▶ [目標]: 理血調経の文章から、「- 瘀血阻滞:血行不暢により経血の流出が阻まれ、痛経・塊経。」から「- 桃紅四物湯(とうこうしもつとう):養血活血。瘀血を伴う月経不順・痛経に。」までを両端の語句も含めて一字も変えずに返してください。

▶ [本文抜粋]:

概要
理血調経(りけつちょうけい)とは、血の運行を整えて(理血)、月経の周期・量・性状を正常に調える(調経)治法である。 主に、血の運行失調・血虚・血熱・瘀血などによって生じる月経異常(遅経・先経・不正出血・月経痛など)に対して用いられる。 理血調経法は、血の量と流れを調節して、衝任脈の機能を回復させることを目的とする。
東洋医学では「女子以血を本と為す」と言われ、血の調和が女性の健康の根幹をなす。 したがって、血虚・血熱・瘀血など、血の異常が月経の不調をもたらすと考えられる。理血調経はそれぞれの病態に応じて「養血」「涼血」「活血」「止血」などを使い分ける。
主な適応症状
- 月経不順(周期が遅い・早い・不定)
- 月経量異常(過多・過少・不正出血)
- 月経痛・塊経
- 顔色萎黄または紅潮・唇色暗紫
- 乳房脹痛・精神的いらいら
- 舌質淡または暗・脈細または弦滞
これらは、血の生成・循環・冷熱・虚実の失調によって起こる。 例えば、血虚では月経量が減少し、血熱では月経先期・量多となり、瘀血では月経痛や塊経が見られる。 理血調経法はこれらの状態に応じて、血を補い・冷まし・行かせ・止めることで月経を整える。
主な病機
- 血虚失養:気血不足により経血が生じにくく、月経遅延・量少。
- 血熱妄行:熱邪が血分に入り、血行が乱れて経行先期・量多。
- 瘀血阻滞:血行不暢により経血の流出が阻まれ、痛経・塊経。
- 気滞血瘀:肝鬱により気機が滞り、血行が阻まれる。
- 脾不統血:脾気虚弱により血が脈外に漏れ、不正出血を生ずる。
理血調経は、これらの病機を鑑別し、「補・清・活・止」の法を適宜組み合わせて用いる。
主な配合法
- 理血調経+養血:血虚による月経遅延・量少(例:四物湯、帰脾湯)。
- 理血調経+清熱:血熱による先期・経量過多(例:清経散、丹梔逍遥散)。
- 理血調経+活血化瘀:瘀血による痛経・塊経(例:桃紅四物湯、血府逐瘀湯)。
- 理血調経+理気:肝鬱気滞による月経不順・乳房脹痛(例:逍遥散、柴胡疎肝散)。
- 理血調経+健脾止血:脾虚による不正出血(例:帰脾湯、黄土湯)。
代表的な方剤
- 四物湯(しもつとう):補血調血。血虚による月経遅延・量少・顔色萎黄に。
- 桃紅四物湯(とうこうしもつとう):養血活血。瘀血を伴う月経不順・痛経に。

▶ [資料]:
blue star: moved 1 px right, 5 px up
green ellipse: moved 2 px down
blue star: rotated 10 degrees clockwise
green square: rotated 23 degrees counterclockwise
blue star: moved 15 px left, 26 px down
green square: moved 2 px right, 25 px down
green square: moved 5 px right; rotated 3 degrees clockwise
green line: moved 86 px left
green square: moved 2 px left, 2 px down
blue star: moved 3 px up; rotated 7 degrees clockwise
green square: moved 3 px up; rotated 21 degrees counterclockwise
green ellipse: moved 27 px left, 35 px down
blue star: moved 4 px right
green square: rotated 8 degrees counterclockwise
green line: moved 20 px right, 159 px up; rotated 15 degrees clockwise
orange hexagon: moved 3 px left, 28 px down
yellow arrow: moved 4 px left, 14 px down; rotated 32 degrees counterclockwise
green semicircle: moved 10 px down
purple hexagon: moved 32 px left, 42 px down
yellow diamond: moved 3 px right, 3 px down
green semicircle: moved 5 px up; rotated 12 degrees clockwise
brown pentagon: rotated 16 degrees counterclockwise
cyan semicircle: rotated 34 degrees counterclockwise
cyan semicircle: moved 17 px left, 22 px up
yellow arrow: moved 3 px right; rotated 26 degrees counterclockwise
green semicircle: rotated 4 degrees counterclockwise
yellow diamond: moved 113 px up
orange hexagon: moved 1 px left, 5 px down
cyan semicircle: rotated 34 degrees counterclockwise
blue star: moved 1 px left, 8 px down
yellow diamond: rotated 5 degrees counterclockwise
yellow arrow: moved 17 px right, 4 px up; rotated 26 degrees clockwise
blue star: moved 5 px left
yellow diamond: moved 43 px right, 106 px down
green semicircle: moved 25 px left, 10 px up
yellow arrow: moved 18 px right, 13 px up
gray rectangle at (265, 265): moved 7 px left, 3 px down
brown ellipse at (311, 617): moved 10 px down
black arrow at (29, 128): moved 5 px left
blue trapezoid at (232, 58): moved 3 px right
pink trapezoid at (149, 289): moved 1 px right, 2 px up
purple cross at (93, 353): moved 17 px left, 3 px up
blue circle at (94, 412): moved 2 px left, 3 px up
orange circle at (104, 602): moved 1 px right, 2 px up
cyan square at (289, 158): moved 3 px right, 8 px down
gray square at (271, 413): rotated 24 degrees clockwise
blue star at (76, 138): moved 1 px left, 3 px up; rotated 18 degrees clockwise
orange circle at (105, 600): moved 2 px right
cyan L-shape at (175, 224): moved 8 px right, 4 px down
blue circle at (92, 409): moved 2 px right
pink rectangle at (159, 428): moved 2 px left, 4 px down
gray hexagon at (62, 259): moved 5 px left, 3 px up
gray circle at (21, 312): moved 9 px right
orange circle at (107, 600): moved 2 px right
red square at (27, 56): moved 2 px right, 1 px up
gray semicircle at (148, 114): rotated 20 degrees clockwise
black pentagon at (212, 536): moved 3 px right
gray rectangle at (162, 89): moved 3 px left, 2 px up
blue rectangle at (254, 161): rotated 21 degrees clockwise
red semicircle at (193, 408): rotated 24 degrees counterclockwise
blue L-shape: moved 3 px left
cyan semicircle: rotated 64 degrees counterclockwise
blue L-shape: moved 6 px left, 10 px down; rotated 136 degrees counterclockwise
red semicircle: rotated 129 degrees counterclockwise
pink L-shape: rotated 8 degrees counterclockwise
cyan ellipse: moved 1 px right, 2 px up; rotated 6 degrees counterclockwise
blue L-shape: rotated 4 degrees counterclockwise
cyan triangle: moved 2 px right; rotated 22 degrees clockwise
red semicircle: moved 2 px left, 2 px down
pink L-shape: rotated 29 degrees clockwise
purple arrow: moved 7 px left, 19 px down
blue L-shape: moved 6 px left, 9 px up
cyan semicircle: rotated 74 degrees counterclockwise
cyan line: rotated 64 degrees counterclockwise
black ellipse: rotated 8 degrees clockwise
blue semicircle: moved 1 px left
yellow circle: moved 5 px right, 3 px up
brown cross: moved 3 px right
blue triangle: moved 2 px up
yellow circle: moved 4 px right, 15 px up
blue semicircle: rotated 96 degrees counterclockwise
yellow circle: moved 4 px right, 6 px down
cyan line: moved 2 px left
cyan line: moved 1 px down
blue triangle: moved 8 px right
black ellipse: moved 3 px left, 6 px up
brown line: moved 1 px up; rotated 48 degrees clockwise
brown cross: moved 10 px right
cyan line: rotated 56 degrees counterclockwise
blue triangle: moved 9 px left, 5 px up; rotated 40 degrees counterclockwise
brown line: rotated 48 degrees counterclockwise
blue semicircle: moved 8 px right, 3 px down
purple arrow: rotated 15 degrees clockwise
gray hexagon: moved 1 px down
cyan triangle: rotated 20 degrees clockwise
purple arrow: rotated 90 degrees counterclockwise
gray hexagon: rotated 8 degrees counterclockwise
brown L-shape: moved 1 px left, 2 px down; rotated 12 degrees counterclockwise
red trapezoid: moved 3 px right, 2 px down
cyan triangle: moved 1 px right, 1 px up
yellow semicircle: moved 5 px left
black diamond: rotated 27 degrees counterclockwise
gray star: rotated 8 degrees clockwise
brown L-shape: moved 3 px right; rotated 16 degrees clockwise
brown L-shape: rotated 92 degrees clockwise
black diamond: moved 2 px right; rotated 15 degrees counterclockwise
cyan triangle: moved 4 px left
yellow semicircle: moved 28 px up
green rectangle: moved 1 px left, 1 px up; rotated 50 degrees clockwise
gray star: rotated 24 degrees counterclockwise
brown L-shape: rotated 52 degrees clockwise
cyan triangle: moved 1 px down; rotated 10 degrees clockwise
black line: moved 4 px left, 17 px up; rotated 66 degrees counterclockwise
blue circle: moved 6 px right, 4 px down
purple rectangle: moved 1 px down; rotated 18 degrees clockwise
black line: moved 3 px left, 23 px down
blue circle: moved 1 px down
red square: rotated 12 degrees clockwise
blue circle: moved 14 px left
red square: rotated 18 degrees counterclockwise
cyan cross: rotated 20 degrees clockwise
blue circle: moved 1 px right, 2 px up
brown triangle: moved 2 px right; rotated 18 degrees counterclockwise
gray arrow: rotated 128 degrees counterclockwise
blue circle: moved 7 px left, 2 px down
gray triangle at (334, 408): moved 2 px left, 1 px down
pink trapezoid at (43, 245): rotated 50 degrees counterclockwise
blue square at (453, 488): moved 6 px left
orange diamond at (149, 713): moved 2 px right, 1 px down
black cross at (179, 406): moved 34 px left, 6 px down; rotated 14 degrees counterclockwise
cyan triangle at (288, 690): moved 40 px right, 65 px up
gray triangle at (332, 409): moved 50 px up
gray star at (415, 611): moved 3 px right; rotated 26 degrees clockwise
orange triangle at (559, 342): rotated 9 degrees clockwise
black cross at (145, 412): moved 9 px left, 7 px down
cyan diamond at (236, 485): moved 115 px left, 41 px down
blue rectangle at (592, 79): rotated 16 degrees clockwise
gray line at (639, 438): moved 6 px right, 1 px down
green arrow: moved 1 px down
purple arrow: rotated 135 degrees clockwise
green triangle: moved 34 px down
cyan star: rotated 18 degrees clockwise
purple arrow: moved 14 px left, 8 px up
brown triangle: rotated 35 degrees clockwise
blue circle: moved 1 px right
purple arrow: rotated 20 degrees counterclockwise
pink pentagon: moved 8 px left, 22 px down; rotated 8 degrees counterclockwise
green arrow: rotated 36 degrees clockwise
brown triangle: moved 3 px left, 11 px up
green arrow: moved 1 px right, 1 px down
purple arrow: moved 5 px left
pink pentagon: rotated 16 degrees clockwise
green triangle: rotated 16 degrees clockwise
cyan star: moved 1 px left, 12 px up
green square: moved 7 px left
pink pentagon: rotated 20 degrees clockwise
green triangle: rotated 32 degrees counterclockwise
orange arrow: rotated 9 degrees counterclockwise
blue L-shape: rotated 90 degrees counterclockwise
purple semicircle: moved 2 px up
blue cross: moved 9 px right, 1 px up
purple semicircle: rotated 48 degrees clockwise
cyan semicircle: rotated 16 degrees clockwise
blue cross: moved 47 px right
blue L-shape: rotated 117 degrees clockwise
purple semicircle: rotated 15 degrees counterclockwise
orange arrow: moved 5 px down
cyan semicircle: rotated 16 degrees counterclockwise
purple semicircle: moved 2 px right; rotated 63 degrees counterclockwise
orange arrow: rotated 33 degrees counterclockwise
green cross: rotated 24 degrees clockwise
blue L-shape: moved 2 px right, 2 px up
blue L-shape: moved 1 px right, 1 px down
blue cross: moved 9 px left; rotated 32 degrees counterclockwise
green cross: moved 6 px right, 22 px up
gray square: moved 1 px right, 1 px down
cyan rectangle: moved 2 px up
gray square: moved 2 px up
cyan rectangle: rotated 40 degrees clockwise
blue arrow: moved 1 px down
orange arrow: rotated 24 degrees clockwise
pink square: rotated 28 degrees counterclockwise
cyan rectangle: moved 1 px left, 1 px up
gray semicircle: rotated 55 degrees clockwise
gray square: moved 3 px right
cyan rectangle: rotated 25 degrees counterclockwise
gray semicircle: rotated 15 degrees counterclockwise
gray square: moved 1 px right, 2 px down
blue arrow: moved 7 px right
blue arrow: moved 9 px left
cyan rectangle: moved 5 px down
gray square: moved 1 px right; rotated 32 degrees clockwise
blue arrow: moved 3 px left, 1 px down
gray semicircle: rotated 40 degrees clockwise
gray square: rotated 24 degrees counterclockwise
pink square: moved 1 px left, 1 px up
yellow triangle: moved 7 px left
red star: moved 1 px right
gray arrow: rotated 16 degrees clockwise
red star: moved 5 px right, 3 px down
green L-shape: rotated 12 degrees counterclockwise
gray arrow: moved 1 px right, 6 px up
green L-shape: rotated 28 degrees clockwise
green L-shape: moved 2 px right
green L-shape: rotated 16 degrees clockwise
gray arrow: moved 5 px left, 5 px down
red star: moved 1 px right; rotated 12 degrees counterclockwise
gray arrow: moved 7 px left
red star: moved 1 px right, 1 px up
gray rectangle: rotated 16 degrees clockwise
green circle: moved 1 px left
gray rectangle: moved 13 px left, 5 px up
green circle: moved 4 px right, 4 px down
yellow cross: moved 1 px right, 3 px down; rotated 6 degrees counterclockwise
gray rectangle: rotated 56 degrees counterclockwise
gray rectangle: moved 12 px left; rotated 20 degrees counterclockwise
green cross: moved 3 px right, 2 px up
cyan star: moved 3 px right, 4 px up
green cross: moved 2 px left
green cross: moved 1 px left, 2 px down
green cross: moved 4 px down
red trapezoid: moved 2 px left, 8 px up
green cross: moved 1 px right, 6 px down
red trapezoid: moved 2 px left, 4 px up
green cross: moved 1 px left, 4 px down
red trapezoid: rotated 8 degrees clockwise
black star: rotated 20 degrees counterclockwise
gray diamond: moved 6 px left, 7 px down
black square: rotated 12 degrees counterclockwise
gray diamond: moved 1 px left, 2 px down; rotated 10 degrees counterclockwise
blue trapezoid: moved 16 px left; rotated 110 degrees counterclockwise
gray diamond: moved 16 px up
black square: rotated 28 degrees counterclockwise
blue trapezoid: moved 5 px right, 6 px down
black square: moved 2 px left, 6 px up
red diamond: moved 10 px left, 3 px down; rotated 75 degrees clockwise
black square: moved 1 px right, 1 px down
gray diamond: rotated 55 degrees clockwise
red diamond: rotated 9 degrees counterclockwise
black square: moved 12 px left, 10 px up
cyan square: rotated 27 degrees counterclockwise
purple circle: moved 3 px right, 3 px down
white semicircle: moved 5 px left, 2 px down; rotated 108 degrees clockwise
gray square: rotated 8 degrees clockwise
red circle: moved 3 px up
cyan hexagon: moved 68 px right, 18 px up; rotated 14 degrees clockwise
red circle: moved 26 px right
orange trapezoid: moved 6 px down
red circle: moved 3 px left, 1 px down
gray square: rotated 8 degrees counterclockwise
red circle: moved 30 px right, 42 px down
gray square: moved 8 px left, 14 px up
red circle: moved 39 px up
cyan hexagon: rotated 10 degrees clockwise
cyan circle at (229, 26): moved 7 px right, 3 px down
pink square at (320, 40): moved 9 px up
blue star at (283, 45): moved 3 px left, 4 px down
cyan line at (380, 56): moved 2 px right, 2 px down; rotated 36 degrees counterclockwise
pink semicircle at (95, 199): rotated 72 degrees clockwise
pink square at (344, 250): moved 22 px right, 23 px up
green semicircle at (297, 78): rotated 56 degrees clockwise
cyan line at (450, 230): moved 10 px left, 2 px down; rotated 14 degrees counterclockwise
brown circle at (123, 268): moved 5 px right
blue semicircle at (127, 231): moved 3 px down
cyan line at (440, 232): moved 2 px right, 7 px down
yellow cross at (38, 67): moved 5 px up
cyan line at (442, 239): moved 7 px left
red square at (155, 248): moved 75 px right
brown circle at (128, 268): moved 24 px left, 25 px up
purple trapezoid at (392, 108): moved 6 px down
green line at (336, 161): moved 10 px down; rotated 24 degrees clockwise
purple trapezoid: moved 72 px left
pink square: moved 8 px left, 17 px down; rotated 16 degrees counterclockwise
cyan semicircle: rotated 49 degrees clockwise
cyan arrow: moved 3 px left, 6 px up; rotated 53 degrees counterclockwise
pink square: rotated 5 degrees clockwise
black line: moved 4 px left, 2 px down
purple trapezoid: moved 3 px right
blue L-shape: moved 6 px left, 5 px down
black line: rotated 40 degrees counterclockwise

▶ [回答欄]:
- 瘀血阻滞:血行不暢により経血の流出が阻まれ、痛経・塊経。
- 気滞血瘀:肝鬱により気機が滞り、血行が阻まれる。
- 脾不統血:脾気虚弱により血が脈外に漏れ、不正出血を生ずる。
理血調経は、これらの病機を鑑別し、「補・清・活・止」の法を適宜組み合わせて用いる。
主な配合法
- 理血調経+養血:血虚による月経遅延・量少(例:四物湯、帰脾湯)。
- 理血調経+清熱:血熱による先期・経量過多(例:清経散、丹梔逍遥散)。
- 理血調経+活血化瘀:瘀血による痛経・塊経(例:桃紅四物湯、血府逐瘀湯)。
- 理血調経+理気:肝鬱気滞による月経不順・乳房脹痛(例:逍遥散、柴胡疎肝散)。
- 理血調経+健脾止血:脾虚による不正出血(例:帰脾湯、黄土湯)。
代表的な方剤
- 四物湯(しもつとう):補血調血。血虚による月経遅延・量少・顔色萎黄に。
- 桃紅四物湯(とうこうしもつとう):養血活血。瘀血を伴う月経不順・痛経に。